Na tarde do último sábado, um artefato lançado por um drone explodiu na comunidade Dourado, em Cordovil, na Zona Norte do Rio. Dois homens que montavam brinquedos para uma festa na Rua João Henrique sofreram ferimentos leves. De acordo com a Polícia Militar, a dupla não quis registrar queixa nem receber atendimento médico.
Moradores da região relataram aos policiais da Unidade de Polícia de Proximidade (UPP) que viram a aeronave não tripulada sobrevoando o local antes da explosão. Nas redes sociais, moradores afirmaram que o explosivo danificou brinquedos que haviam sido montados na rua e deixou buracos no asfalto. O caso foi encaminhado à 38ª Delegacia de Polícia (Brás de Pina).
Cenário de guerra entre facções
A ocorrência em Cordovil está inserida em uma nova estratégia do crime organizado: o uso de veículos aéreos não tripulados em guerras entre facções criminosas rivais e durante operações policiais no Rio. A Subsecretaria de Inteligência da Secretaria estadual de Segurança Pública identificou que traficantes do Comando Vermelho (CV) vêm recebendo treinamento especializado para operar drones de grande porte.
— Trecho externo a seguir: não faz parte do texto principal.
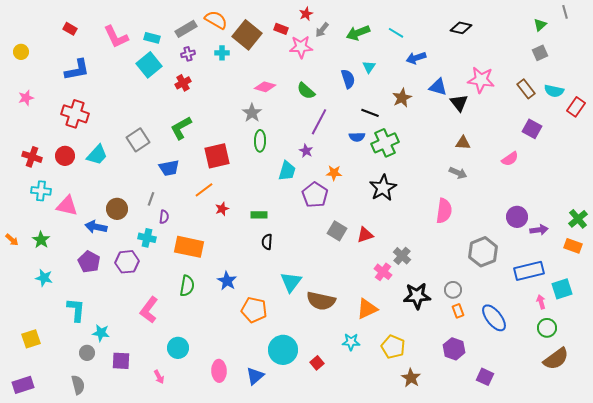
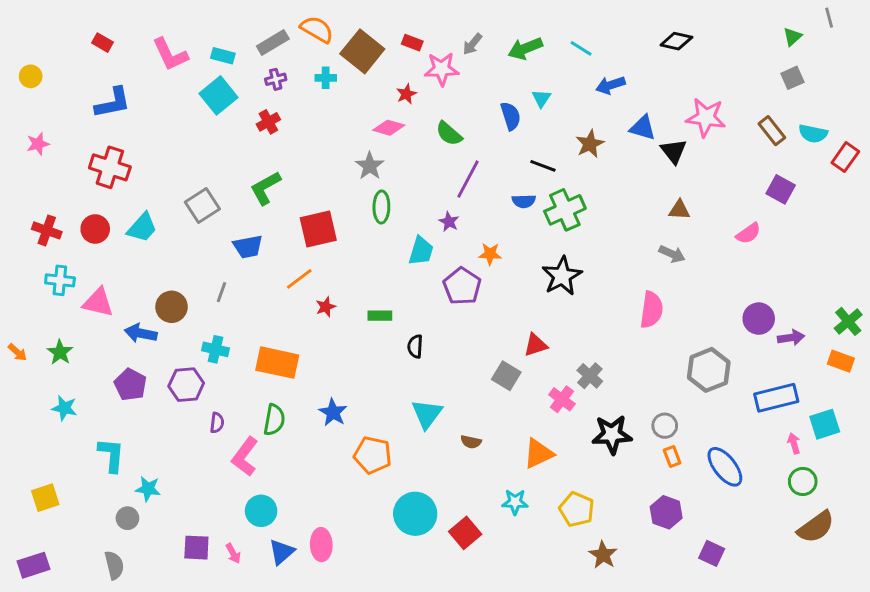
red star: (306, 14) -> (406, 94), moved
purple semicircle: (164, 217) -> (217, 423), moved
gray square: (337, 231) -> (506, 376), moved
black semicircle: (267, 242) -> (415, 346), moved
brown semicircle: (321, 301) -> (471, 442), size x0.5
pink L-shape: (149, 310) -> (245, 457), moved
purple square: (121, 361) -> (196, 548), moved
red square: (317, 363) -> (465, 533), size x1.5
blue triangle: (255, 376) -> (282, 552), moved

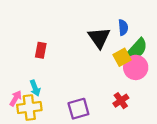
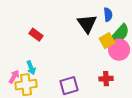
red rectangle: (41, 50) -> (36, 35), turned -64
red cross: (121, 101) -> (106, 79), turned 32

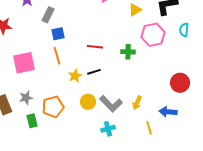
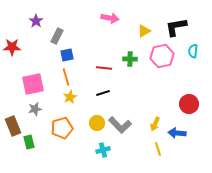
green cross: (128, 52) -> (130, 59), moved
yellow star: (75, 76) -> (70, 97), moved
gray star: (26, 98) -> (35, 109), moved
yellow arrow: (137, 103) -> (155, 124), moved
green rectangle: (32, 121) -> (29, 142), moved
cyan cross: (108, 129) -> (103, 150), moved

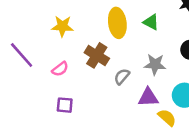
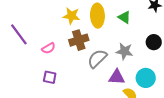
yellow star: (62, 26) -> (71, 16), moved
brown cross: (97, 55) -> (79, 40), turned 36
gray semicircle: (122, 76) -> (97, 59), size x1.5

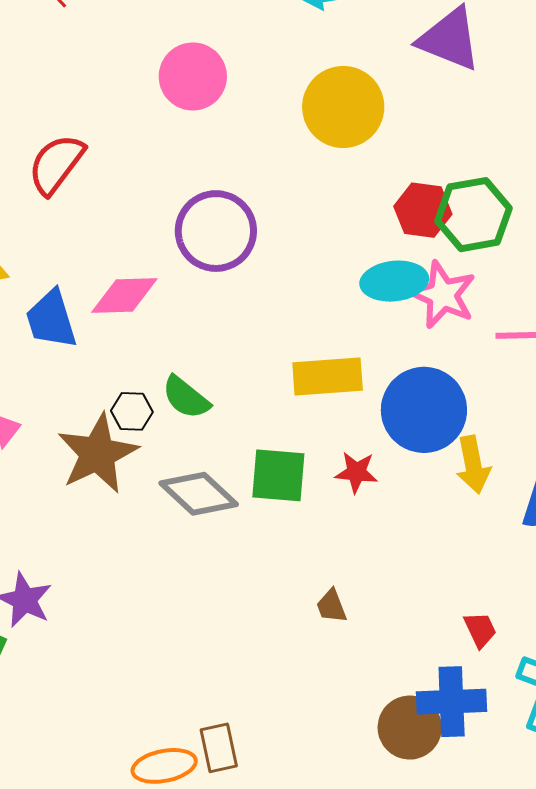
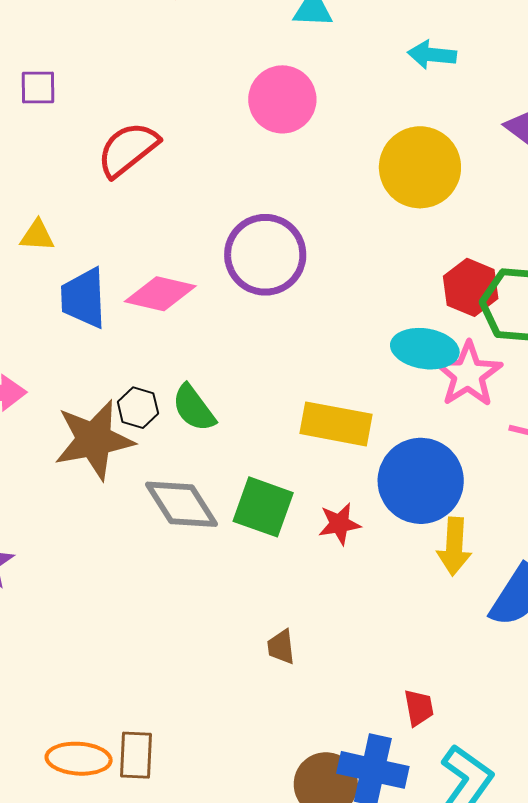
red star: (356, 472) -> (339, 524), turned -30

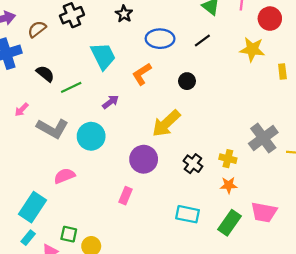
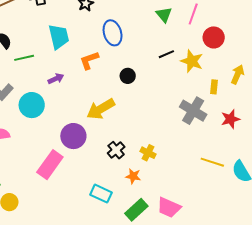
blue ellipse: (160, 39) -> (113, 33), turned 60
black line: (202, 41) -> (166, 54), moved
gray cross: (263, 138) -> (193, 111), moved, turned -36
orange star: (229, 185) -> (133, 176), moved
pink rectangle: (125, 196) -> (50, 165), size x1.8

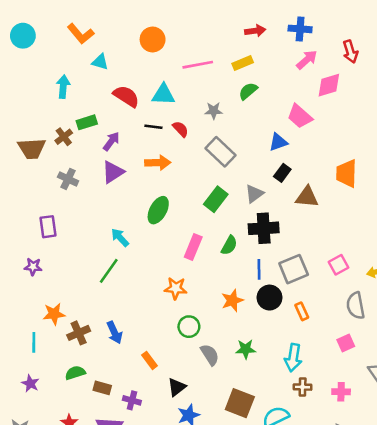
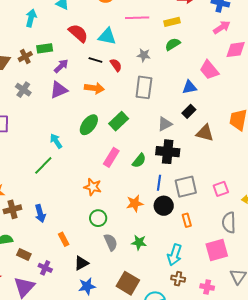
gray rectangle: (220, 152) -> (144, 87), turned 45
green rectangle: (216, 199) -> (119, 121), moved
pink square: (346, 343) -> (217, 250), size x1.6

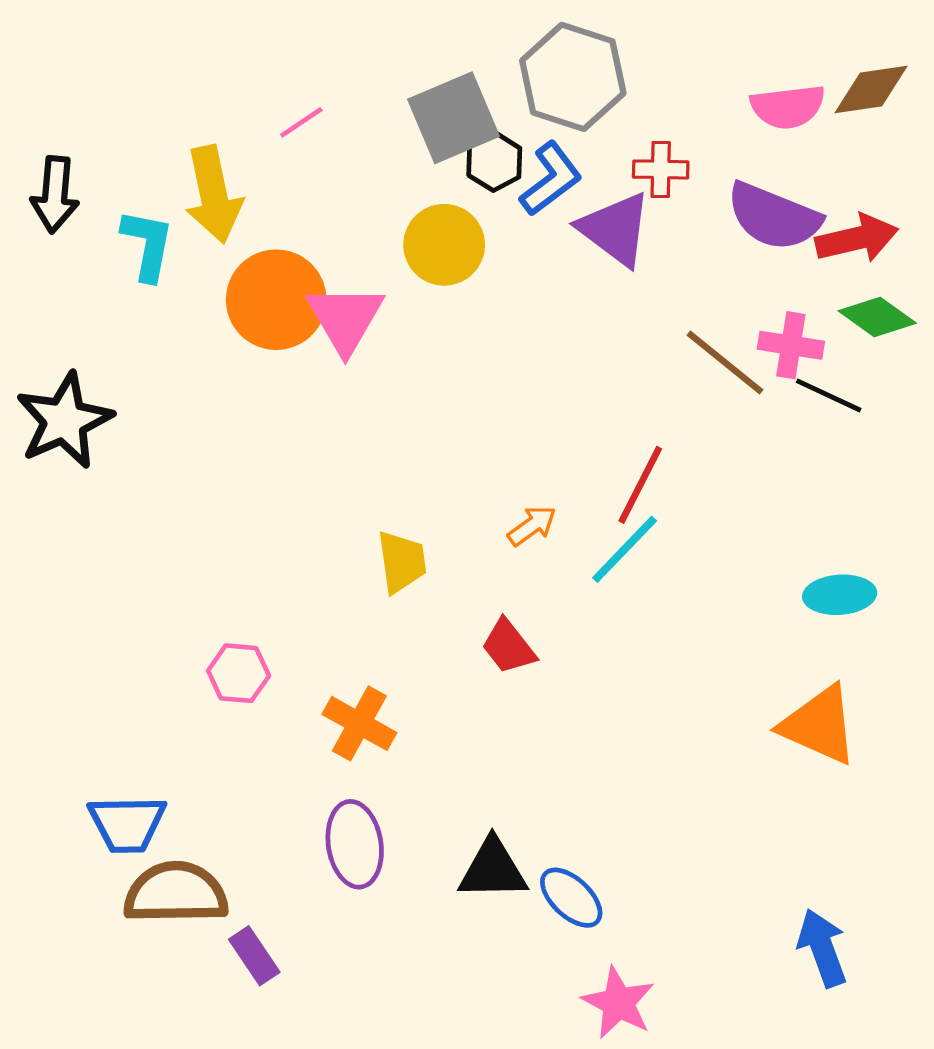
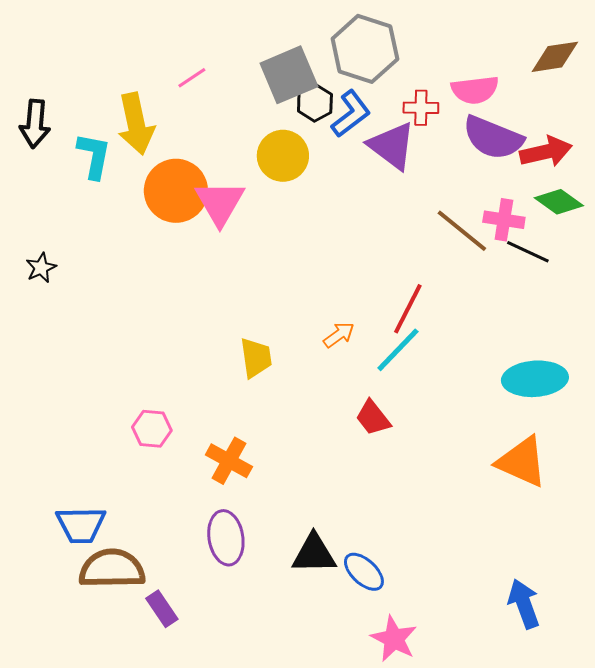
pink semicircle: (788, 107) -> (475, 90), moved
black star: (64, 421) -> (41, 268), size x0.5
cyan ellipse: (840, 595) -> (535, 379), size x1.4
red trapezoid: (508, 647) -> (373, 418), moved

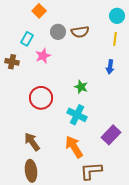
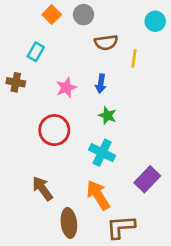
gray circle: (58, 32) -> (84, 15), moved
yellow line: (115, 39) -> (134, 58), moved
pink star: (43, 56) -> (66, 88), moved
blue arrow: (110, 67) -> (101, 84), moved
brown ellipse: (31, 171) -> (69, 223), moved

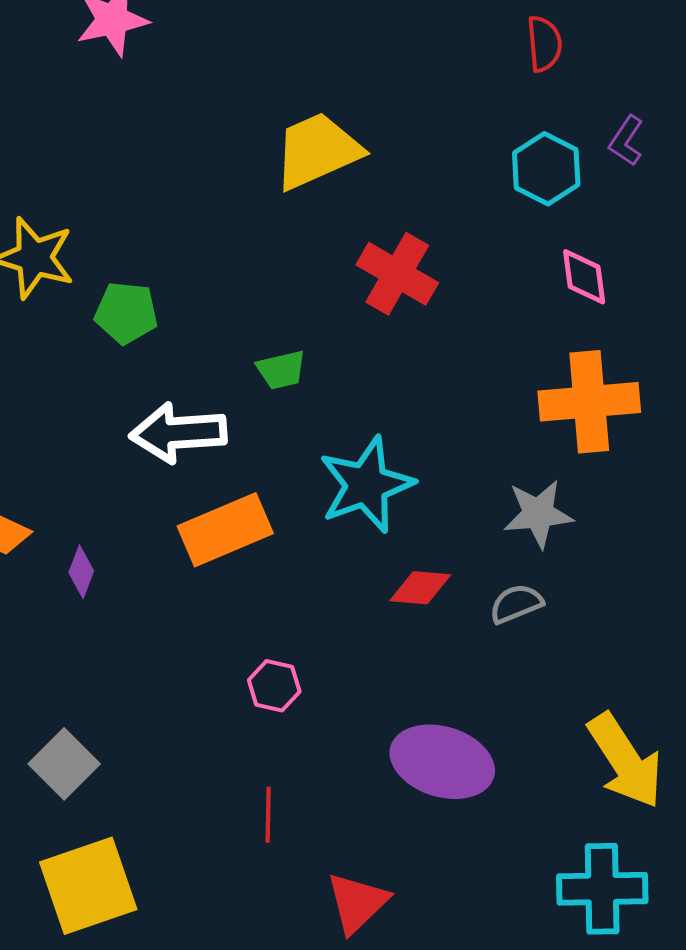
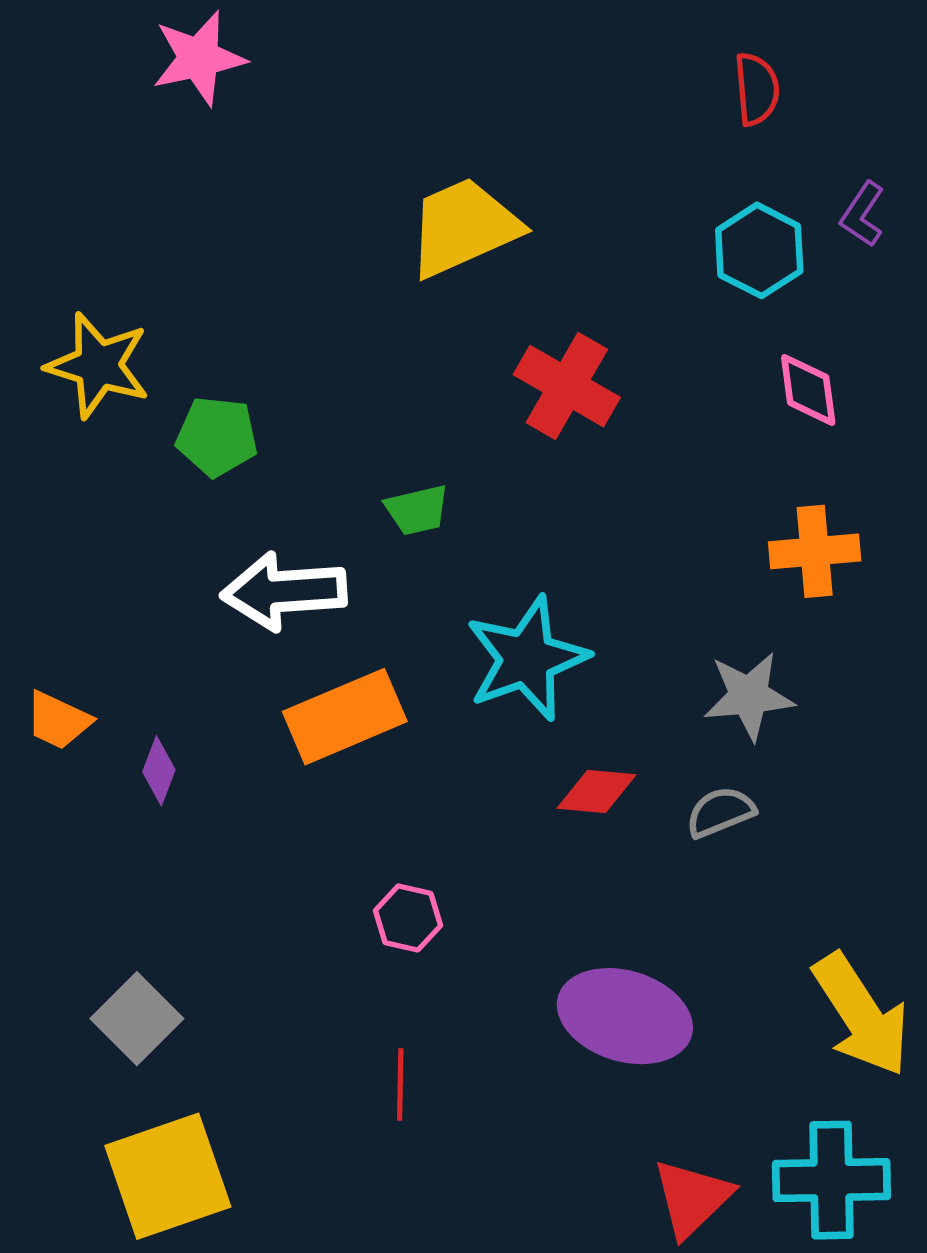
orange cross: (589, 402) -> (815, 551), size x0.7
red triangle: (357, 903) -> (692, 1198), moved

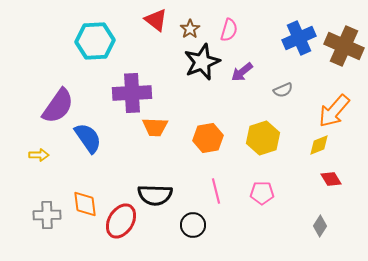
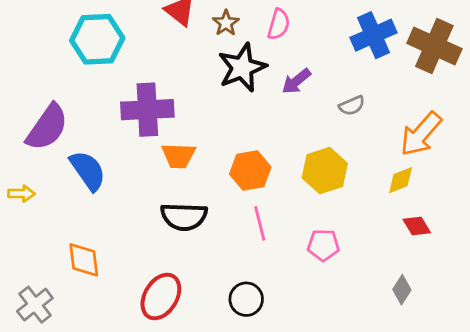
pink line: (216, 191) -> (260, 223), moved
black semicircle: (155, 195) -> (184, 217), moved
gray cross: (47, 215) -> (35, 305), moved, turned -36
red ellipse: (121, 221) -> (161, 296), moved
black circle: (193, 225) -> (246, 299), moved

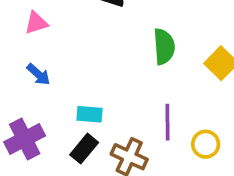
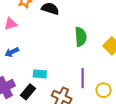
blue arrow: (38, 74) -> (12, 52), turned 112
black rectangle: (84, 149) -> (28, 92), moved

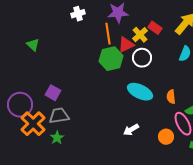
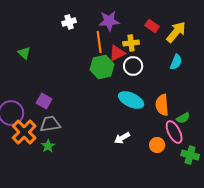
red rectangle: (155, 28) -> (152, 26), moved
yellow cross: (140, 35) -> (131, 43), turned 35
orange semicircle: (171, 97) -> (162, 105), size x1.5

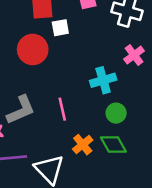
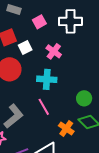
pink cross: (134, 55) -> (54, 51), moved
cyan cross: (103, 80) -> (47, 79), moved, turned 36

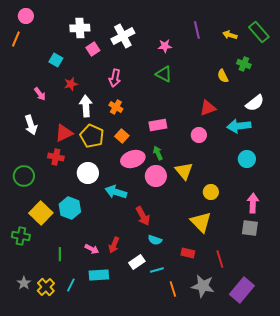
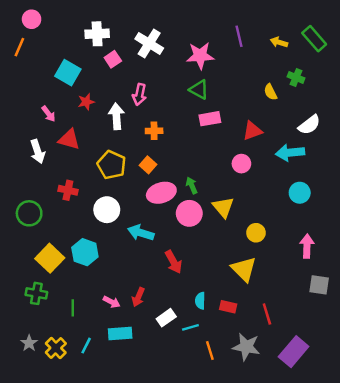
white cross: (123, 36) -> (149, 43), turned -30
pink star: (165, 46) -> (200, 56), size x1.6
cyan square: (56, 60) -> (68, 73), size x1.5
white arrow: (86, 106) -> (116, 116), moved
orange cross: (116, 107) -> (154, 131), moved, turned -32
pink rectangle: (158, 125) -> (210, 119), moved
red triangle: (64, 133) -> (69, 139), moved, turned 42
gray square: (250, 228) -> (319, 285), moved
green cross: (21, 236) -> (36, 293), moved
cyan semicircle: (155, 240) -> (200, 301), moved, turned 72

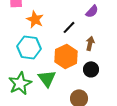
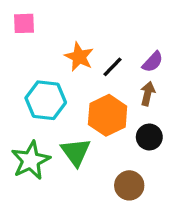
purple semicircle: (92, 11) -> (153, 62), moved
orange star: (35, 19) -> (79, 57), moved

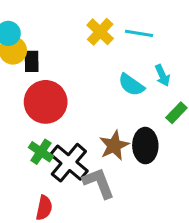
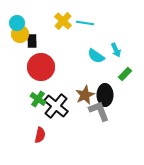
yellow cross: (100, 32) -> (63, 21), moved
cyan line: (139, 33) -> (85, 23), moved
gray L-shape: (99, 183) -> (99, 111), moved

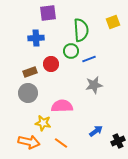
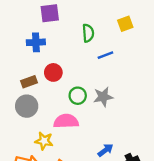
green semicircle: (81, 30) -> (88, 33), size x0.7
green circle: (71, 51) -> (78, 96), moved
blue line: (89, 59) -> (105, 55), moved

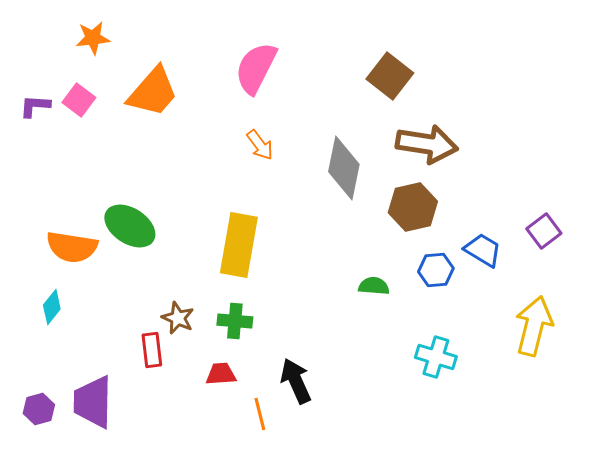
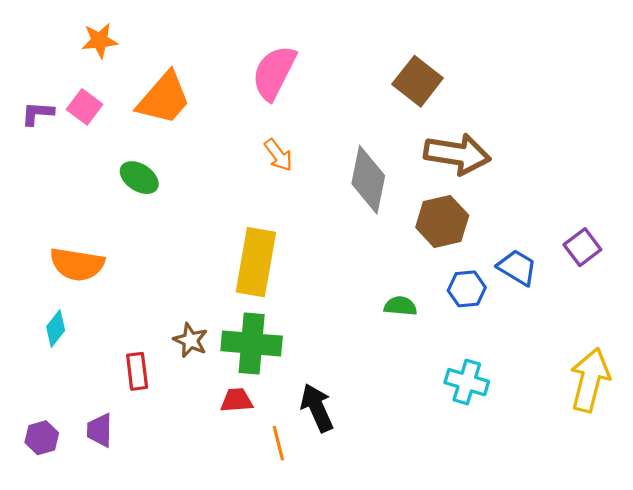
green ellipse: (130, 226) -> (139, 178), moved, size x0.7
green cross: (235, 321) -> (252, 343), size x1.6
yellow arrow: (534, 326) -> (590, 380), moved
red rectangle: (152, 350) -> (137, 371), moved
purple trapezoid: (93, 402) -> (100, 430), size x0.6

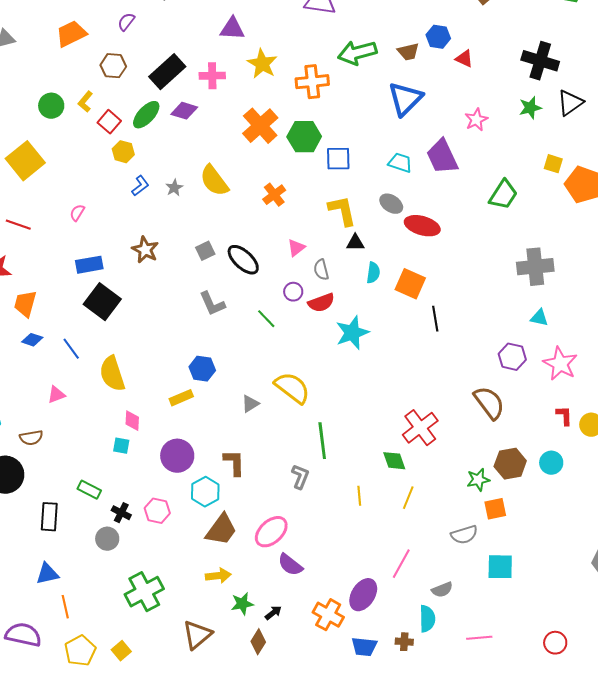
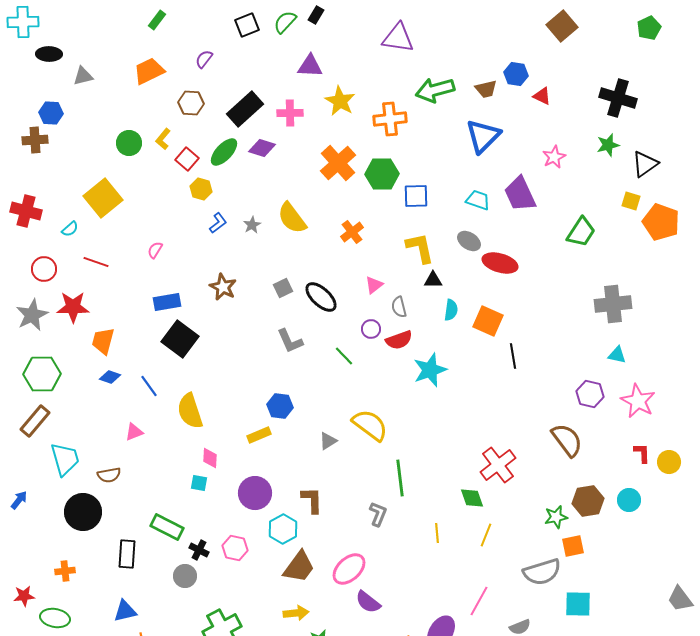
black triangle: (570, 103) -> (645, 164), moved
green rectangle: (89, 490) -> (167, 527), size x1.4
gray semicircle: (464, 535) -> (542, 572), size x1.4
Segundo as investigações, esses drones são utilizados para transportar armas e drogas entre comunidades dominadas pela facção. O principal instrutor seria um brasileiro que retornou recentemente da guerra na Ucrânia, onde atuou como voluntário no conflito contra a Rússia.
Instrutor com experiência de combate
De acordo com a polícia, o homem permaneceu por pelo menos um ano na região de combate. Ao voltar para o Rio, passou a ensinar aos traficantes técnicas militares, incluindo o uso de aeronaves não tripuladas para logística e monitoramento de território.
Os modelos de drone adquiridos pela facção, conforme a investigação, são os mesmos usados em áreas agrícolas para pulverização de lavouras e em operações de entrega de cargas. O custo estimado de cada aeronave ultrapassa R$ 200 mil.
Investigação segue na 38ª DP
A Polícia Militar foi acionada para atender a ocorrência na comunidade Dourado, mas o caso segue sob responsabilidade da 38ª DP. Imagens compartilhadas por moradores mostram os danos causados pelo explosivo no asfalto e nos equipamentos montados para o evento.
Até o momento, nenhum suspeito foi identificado ou preso pelo ataque. As autoridades de segurança tratam o episódio como mais um exemplo do poder de fogo e da sofisticação logística das facções que atuam no estado.